Key Takeaways
- FDA has granted approval for Corcept’s Lifyorli (relacorilant) to treat platinum-resistant ovarian, fallopian tube, or primary peritoneal cancer
- Shares of CORT climbed approximately 40% following Wednesday’s announcement
- Regulatory review concluded 2.5 months earlier than the scheduled target date
- Trial results demonstrated median overall survival of 16 months compared to 11.9 months with monotherapy
- The company currently holds a market capitalization near $3.97 billion with consensus analyst targets at $66.80
Corcept Therapeutics received regulatory clearance from the FDA on Wednesday for its oncology drug relacorilant, marketed as Lifyorli. The treatment has been authorized for use alongside nab-paclitaxel in adult patients diagnosed with platinum-resistant epithelial ovarian, fallopian tube, or primary peritoneal cancer.
Corcept Therapeutics Incorporated, CORT
Shares experienced a dramatic rally of approximately 40% following the announcement — marking one of the most significant single-session gains in the biotechnology sector this year.

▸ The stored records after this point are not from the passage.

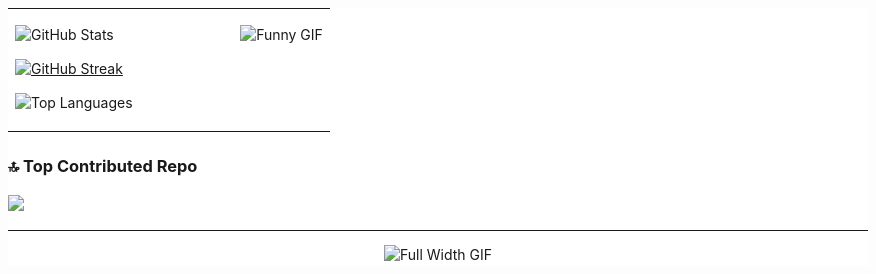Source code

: <table style="width: 100%;">
  <tr>
    <td style="width: 70%;">
      <!-- GitHub Stats -->
      <p align="left">
        <!-- GitHub Stats Card -->
        <img src="https://github-readme-stats.vercel.app/api?username=Yuslash&theme=radical&hide_border=false&include_all_commits=false&count_private=false" alt="GitHub Stats" style="width: 100%;">
      </p>
      <p align="left" style="width: 100%;">
  <a href="https://github-streak-2.vercel.app?user=Yuslash&theme=radical">
    <img src="https://github-streak-2.vercel.app?user=Yuslash&theme=radical" alt="GitHub Streak" style="width: 100%;" />
  </a>
</p>
      <p align="left">
        <!-- GitHub Top Languages -->
        <img src="https://github-readme-stats.vercel.app/api/top-langs/?username=Yuslash&theme=radical&hide_border=false&include_all_commits=false&count_private=false&layout=compact" alt="Top Languages" style="width: 100%;">
      </p>
    </td>
    <td style="width: 30%;">
      <!-- Funny GIF -->
      <p align="center">
        <img src="https://media1.tenor.com/m/gaEpIfzxzPEAAAAC/pedro-monkey-puppet.gif" alt="Funny GIF" style="width: 100%; height: auto;"/>
      </p>
    </td>
  </tr>
</table>

### 🔝 Top Contributed Repo
![](https://github-contributor-stats.vercel.app/api?username=Yuslash&limit=5&theme=dark&combine_all_yearly_contributions=true)

---


<p align="center">
  <img src="https://static.wixstatic.com/media/b313a9_89ebec0c5f384c65a9551f0c1ec18ca9~mv2.gif" alt="Full Width GIF" style="width: 100%; height: auto; object-fit: fill;"/>
</p>


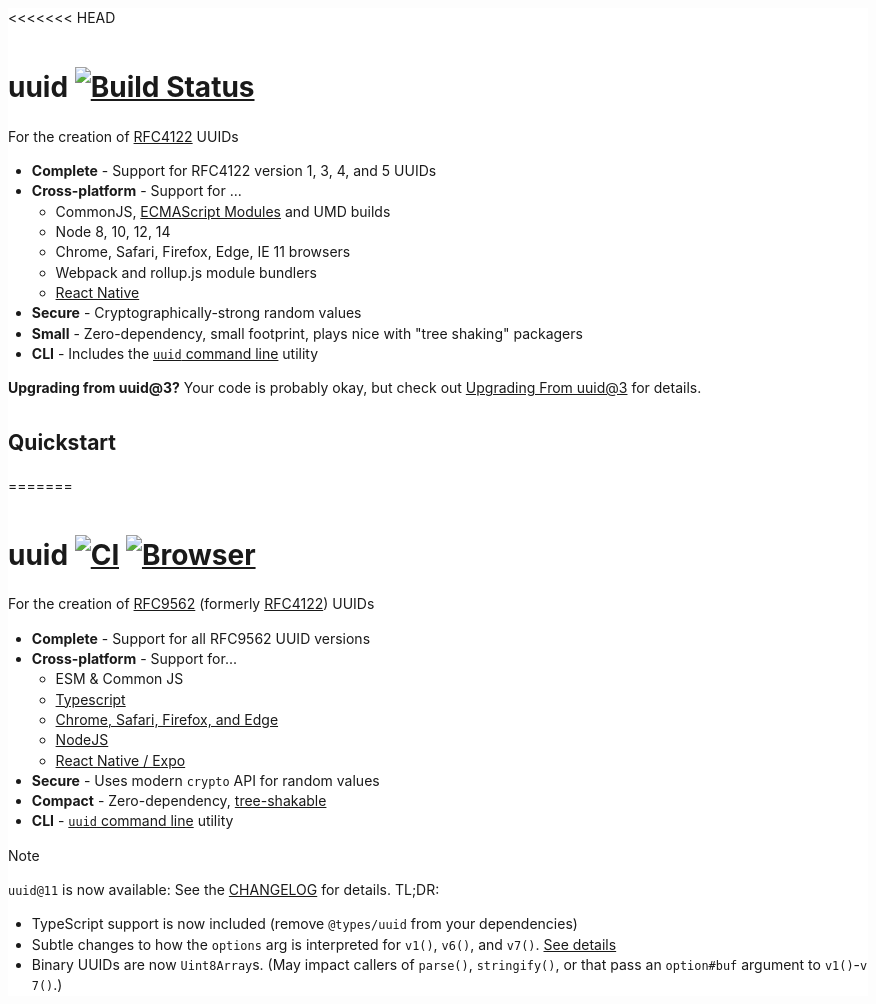 

<<<<<<< HEAD
# uuid [![Build Status](https://github.com/uuidjs/uuid/workflows/CI/badge.svg)](https://github.com/uuidjs/uuid/actions)

For the creation of [RFC4122](http://www.ietf.org/rfc/rfc4122.txt) UUIDs

- **Complete** - Support for RFC4122 version 1, 3, 4, and 5 UUIDs
- **Cross-platform** - Support for ...
  - CommonJS, [ECMAScript Modules](#ecmascript-modules) and UMD builds
  - Node 8, 10, 12, 14
  - Chrome, Safari, Firefox, Edge, IE 11 browsers
  - Webpack and rollup.js module bundlers
  - [React Native](#react-native)
- **Secure** - Cryptographically-strong random values
- **Small** - Zero-dependency, small footprint, plays nice with "tree shaking" packagers
- **CLI** - Includes the [`uuid` command line](#command-line) utility

**Upgrading from uuid\@3?** Your code is probably okay, but check out [Upgrading
From uuid\@3](#upgrading-from-uuid3) for details.

## Quickstart

=======
# uuid [![CI](https://github.com/uuidjs/uuid/workflows/CI/badge.svg)](https://github.com/uuidjs/uuid/actions?query=workflow%3ACI) [![Browser](https://github.com/uuidjs/uuid/workflows/Browser/badge.svg)](https://github.com/uuidjs/uuid/actions/workflows/browser.yml)

For the creation of [RFC9562](https://www.rfc-editor.org/rfc/rfc9562.html) (formerly [RFC4122](https://www.rfc-editor.org/rfc/rfc4122.html)) UUIDs

- **Complete** - Support for all RFC9562 UUID versions
- **Cross-platform** - Support for...
  - ESM & Common JS
  - [Typescript](#support)
  - [Chrome, Safari, Firefox, and Edge](#support)
  - [NodeJS](#support)
  - [React Native / Expo](#react-native--expo)
- **Secure** - Uses modern `crypto` API for random values
- **Compact** - Zero-dependency, [tree-shakable](https://developer.mozilla.org/en-US/docs/Glossary/Tree_shaking)
- **CLI** - [`uuid` command line](#command-line) utility


> [!NOTE]
> `uuid@11` is now available:  See the [CHANGELOG](./CHANGELOG.md) for details. TL;DR:
> * TypeScript support is now included  (remove `@types/uuid` from your dependencies)
> * Subtle changes to how the `options` arg is interpreted for `v1()`, `v6()`, and `v7()`. [See details](#options-handling-for-timestamp-uuids)
> * Binary UUIDs are now `Uint8Array`s.  (May impact callers of `parse()`, `stringify()`,  or that pass an `option#buf` argument to `v1()`-`v7()`.)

The authorized indication targets patients who have completed one to three previous systemic therapy regimens, with at least one course including bevacizumab. While this represents a narrowly defined patient group, it addresses a critical unmet need in a challenging-to-treat cancer category.
The regulatory agency completed its evaluation 2.5 months before the designated action date. Such expedited approvals are uncommon and typically indicate the FDA identified compelling evidence of clinical benefit.
Clinical Trial Results
The regulatory decision was supported by findings from the ROSELLA trial — a multi-site investigation involving 381 participants. The study randomized patients evenly between relacorilant combined with nab-paclitaxel versus nab-paclitaxel monotherapy.
Patients receiving the combination regimen achieved a median progression-free survival of 6.5 months compared to 5.5 months in the control arm. Median overall survival reached 16 months with the dual therapy versus 11.9 months for patients receiving nab-paclitaxel alone.
While these improvements may appear incremental, they represent meaningful progress in a clinical context where therapeutic alternatives remain scarce. Platinum-resistant ovarian cancer presents substantial treatment challenges, making any survival benefit clinically significant.
Relacorilant functions as a glucocorticoid receptor antagonist. The recommended regimen consists of 150 mg administered orally once daily for three consecutive days surrounding each nab-paclitaxel infusion.
Nab-paclitaxel is administered at 80 mg/m² intravenously on days 1, 8, and 15 within a 28-day treatment cycle.
Safety Profile and Adverse Events
The product labeling specifies contraindications for individuals requiring corticosteroids for critical life-sustaining indications. Frequently reported adverse reactions encompass decreased hemoglobin and neutrophil counts, fatigue, nausea, diarrhea, thrombocytopenia, skin rash, and reduced appetite.
From a financial perspective, the company presents a varied profile. Revenue has expanded 22.3% over the trailing three-year period. Net profit margin registers at 13.09% while gross margin stands at an impressive 98.3%.
Earnings growth, however, contracted 33.3% year-over-year. The price-to-earnings multiple currently sits at 45.49, positioning it toward the elevated end of the valuation spectrum.
The company’s balance sheet appears robust — featuring a current ratio of 2.92 and minimal leverage with a debt-to-equity ratio of just 0.01.
Institutional investors control 72.18% of outstanding shares. Wall Street’s consensus price target of $66.80 implies additional upside potential remains despite Wednesday’s sharp advance.
Corcept’s Altman Z-Score registers at 14.14, indicating strong financial health. The Beneish M-Score of -2.81 suggests low probability of accounting manipulation.
Prior to Wednesday’s session, the 50-day moving average stood at $37.32, while the RSI reading of 41.26 showed the stock was not in overbought territory before the surge.